In our online survey to measure the attractiveness of flat designs, we used this modified product reaction list.

  • Boring
  • Busy
  • Calm
  • Cheap
  • Creative
  • Cutting-edge
  • Exciting
  • Expensive
  • Familiar
  • Fresh
  • Impressive
  • Innovative
  • Inspiring
  • Intimidating
  • Old
  • Professional
  • Trustworthy
  • Unprofessional

To analyze your participants’ responses, determine the percentage of participants who selected each individual word, then rank the words to identify the most frequently selected ones.
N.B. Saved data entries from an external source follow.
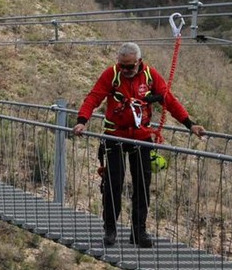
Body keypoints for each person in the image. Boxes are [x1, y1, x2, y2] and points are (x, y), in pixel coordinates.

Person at [73, 42, 205, 247]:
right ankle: (110, 230)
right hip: (114, 136)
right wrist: (82, 121)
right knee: (113, 183)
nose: (125, 71)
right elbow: (94, 97)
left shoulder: (150, 76)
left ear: (139, 62)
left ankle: (138, 232)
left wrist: (190, 124)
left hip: (141, 137)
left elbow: (168, 100)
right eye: (122, 66)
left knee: (142, 185)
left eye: (130, 67)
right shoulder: (111, 75)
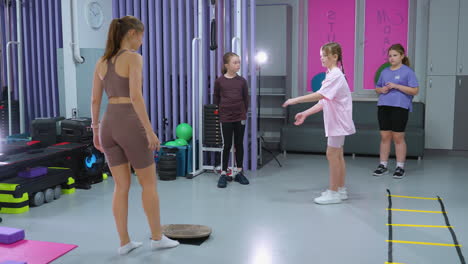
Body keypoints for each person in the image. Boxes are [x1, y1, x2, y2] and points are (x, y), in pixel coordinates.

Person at [91, 16, 179, 255]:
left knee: (121, 186)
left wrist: (95, 131)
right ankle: (158, 237)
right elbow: (136, 96)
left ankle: (124, 242)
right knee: (149, 184)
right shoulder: (133, 58)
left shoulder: (101, 61)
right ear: (131, 34)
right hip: (129, 123)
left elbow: (95, 100)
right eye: (141, 35)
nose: (141, 41)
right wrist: (149, 131)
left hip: (108, 124)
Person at [282, 42, 355, 205]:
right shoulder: (331, 74)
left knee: (332, 154)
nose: (321, 59)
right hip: (337, 121)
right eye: (321, 55)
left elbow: (320, 95)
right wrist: (305, 113)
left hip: (338, 122)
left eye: (325, 56)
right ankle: (340, 189)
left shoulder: (336, 74)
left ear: (335, 57)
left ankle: (334, 192)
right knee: (338, 154)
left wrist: (295, 100)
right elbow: (325, 101)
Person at [373, 44, 419, 179]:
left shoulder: (408, 72)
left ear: (402, 56)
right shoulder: (385, 72)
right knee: (385, 137)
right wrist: (381, 90)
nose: (391, 58)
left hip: (400, 107)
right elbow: (377, 88)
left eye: (395, 55)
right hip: (383, 106)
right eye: (390, 56)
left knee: (398, 138)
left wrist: (397, 86)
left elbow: (415, 90)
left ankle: (400, 167)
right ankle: (383, 165)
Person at [213, 52, 250, 188]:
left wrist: (242, 113)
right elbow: (216, 98)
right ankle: (223, 173)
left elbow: (246, 99)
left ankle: (239, 172)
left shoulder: (242, 81)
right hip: (225, 118)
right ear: (227, 65)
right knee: (226, 145)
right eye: (235, 62)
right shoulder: (219, 81)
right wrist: (221, 112)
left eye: (239, 62)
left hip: (239, 117)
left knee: (239, 144)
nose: (238, 65)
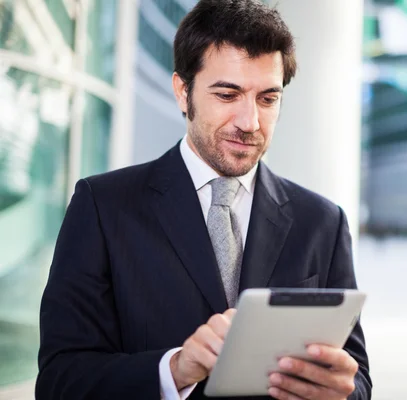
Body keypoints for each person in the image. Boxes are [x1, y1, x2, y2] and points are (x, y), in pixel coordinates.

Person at [35, 0, 372, 399]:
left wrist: (343, 392)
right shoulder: (103, 207)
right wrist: (174, 370)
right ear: (183, 92)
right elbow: (60, 381)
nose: (250, 122)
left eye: (268, 99)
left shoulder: (322, 222)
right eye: (228, 95)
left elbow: (357, 380)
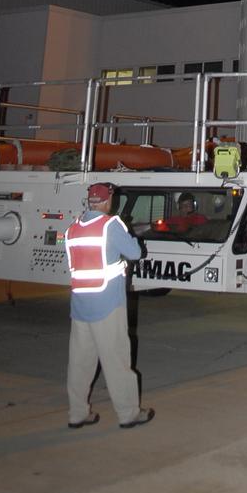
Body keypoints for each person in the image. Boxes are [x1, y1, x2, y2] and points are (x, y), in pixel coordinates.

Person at [65, 181, 155, 429]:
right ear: (107, 201)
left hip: (80, 305)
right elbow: (134, 253)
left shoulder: (73, 228)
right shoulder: (111, 225)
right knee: (116, 360)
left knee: (80, 363)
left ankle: (77, 413)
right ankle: (128, 414)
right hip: (107, 304)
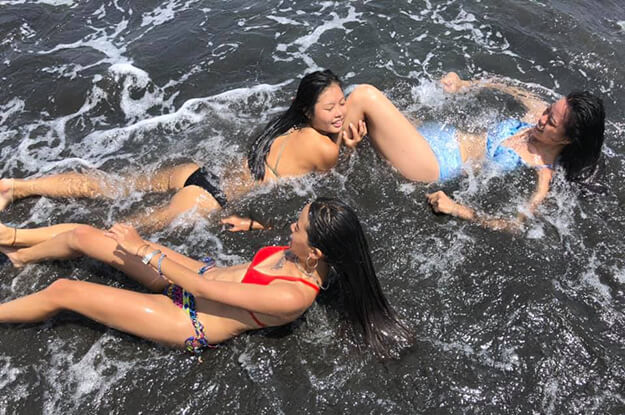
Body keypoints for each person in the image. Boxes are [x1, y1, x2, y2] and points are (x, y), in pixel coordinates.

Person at [0, 198, 407, 356]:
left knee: (64, 291)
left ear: (315, 252)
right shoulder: (316, 254)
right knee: (85, 236)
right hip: (197, 272)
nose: (290, 227)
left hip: (187, 317)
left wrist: (143, 249)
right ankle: (19, 252)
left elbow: (201, 290)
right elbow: (205, 277)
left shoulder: (293, 296)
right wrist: (253, 224)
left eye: (297, 228)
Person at [0, 70, 367, 231]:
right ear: (308, 110)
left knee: (108, 185)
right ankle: (34, 242)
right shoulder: (324, 147)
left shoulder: (286, 124)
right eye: (330, 107)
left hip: (197, 171)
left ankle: (17, 186)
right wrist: (348, 148)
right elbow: (333, 175)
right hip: (209, 199)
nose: (340, 112)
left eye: (342, 103)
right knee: (118, 230)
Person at [341, 72, 605, 231]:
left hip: (434, 163)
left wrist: (458, 209)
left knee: (364, 96)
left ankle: (330, 162)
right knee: (349, 103)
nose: (542, 118)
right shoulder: (538, 114)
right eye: (548, 110)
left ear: (567, 139)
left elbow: (515, 225)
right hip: (437, 134)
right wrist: (464, 84)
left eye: (551, 122)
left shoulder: (542, 175)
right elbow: (506, 85)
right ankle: (337, 153)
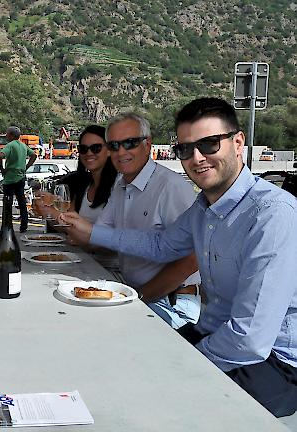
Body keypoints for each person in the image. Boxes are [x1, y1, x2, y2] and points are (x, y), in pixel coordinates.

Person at [61, 98, 297, 417]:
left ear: (238, 143)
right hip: (211, 334)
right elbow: (161, 245)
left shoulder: (272, 214)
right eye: (186, 149)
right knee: (113, 357)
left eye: (209, 144)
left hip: (272, 364)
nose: (197, 158)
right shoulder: (203, 207)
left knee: (151, 401)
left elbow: (250, 339)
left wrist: (182, 363)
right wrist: (91, 231)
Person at [66, 113, 202, 329]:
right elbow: (96, 237)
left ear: (147, 145)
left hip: (172, 301)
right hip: (133, 291)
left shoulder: (170, 186)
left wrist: (140, 297)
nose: (121, 152)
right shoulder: (120, 186)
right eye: (114, 145)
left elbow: (191, 260)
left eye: (130, 143)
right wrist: (59, 216)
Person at [32, 125, 119, 270]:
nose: (89, 153)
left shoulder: (119, 187)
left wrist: (54, 213)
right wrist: (47, 210)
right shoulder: (84, 185)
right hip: (82, 263)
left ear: (109, 150)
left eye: (96, 148)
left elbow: (113, 243)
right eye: (83, 149)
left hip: (110, 271)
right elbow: (66, 228)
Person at [0, 126, 37, 233]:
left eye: (7, 134)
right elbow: (33, 155)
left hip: (10, 178)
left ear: (11, 135)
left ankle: (7, 225)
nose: (6, 135)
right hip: (21, 177)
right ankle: (24, 225)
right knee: (22, 201)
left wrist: (3, 169)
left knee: (7, 202)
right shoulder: (23, 146)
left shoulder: (10, 145)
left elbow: (0, 156)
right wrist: (26, 167)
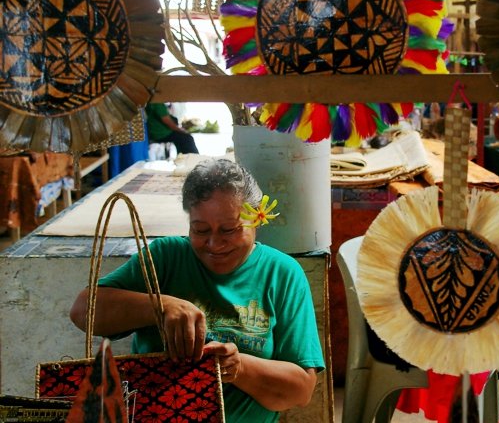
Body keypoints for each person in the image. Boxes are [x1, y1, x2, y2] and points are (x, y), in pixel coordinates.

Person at [69, 158, 325, 422]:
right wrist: (161, 306)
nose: (214, 243)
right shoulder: (166, 258)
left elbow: (301, 391)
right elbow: (82, 312)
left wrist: (239, 367)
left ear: (257, 219)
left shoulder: (282, 274)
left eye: (230, 229)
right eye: (200, 230)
  • Report the top most-selected words (for example, ‘calm,’ ‘expensive,’ ‘innovative,’ ‘fresh,’ and ‘intimidating’).
  • Use percentages rather than raw frequencies to report the number of times each word was selected. (For example, you may report that 71% of participants selected the word ‘fresh’ to describe the design.)
  • If you have multiple user groups and can identify those in your participant responses, include them in the presentation of your results. Meaningful differences between the sets of words preferred by the two groups may give you insight into their different attitudes. (For example, you may report that 54% of experienced users described the design as ‘exciting’ while only 13% of novice users selected the same word.)
  • If you’re evaluating multiple designs or multiple versions of the same design (for example, old and new), look at the differences between the sets of words chosen to describe the different designs. (For example, you may report that 83% of the users described the redesigned app as ‘professional,’ compared with only 20% using the same word for the older version of the app.)
  • If the site is intended to communicate specific brand attributes, decide in advance what words correspond to your brand positioning. Then count how many users include at least one of those words in their top-5 list.
  • Use a Venn diagram to present how your results map to design direction words, how different designs are described differently, or how different user groups describe a design differently (see the example below).
A Venn diagram of descriptive words
This Venn diagram plots the words chosen to describe a flat design, as selected by two user groups — young adults (18–25 years old) and older adults (35 years and older). The diagram was created by looking at the top 5 descriptive words chosen by each age group. Words chosen by both groups are displayed in the center segment, where the two circles overlap.


J. Benedek and T. Miner. 2010. Measuring desirability: New methods for evaluating desirability in a usability lab setting. Proceedings of UPA 2002 Conference

C. Rohrer. 2008. Desirability studies: Measuring aesthetic response to visual designs.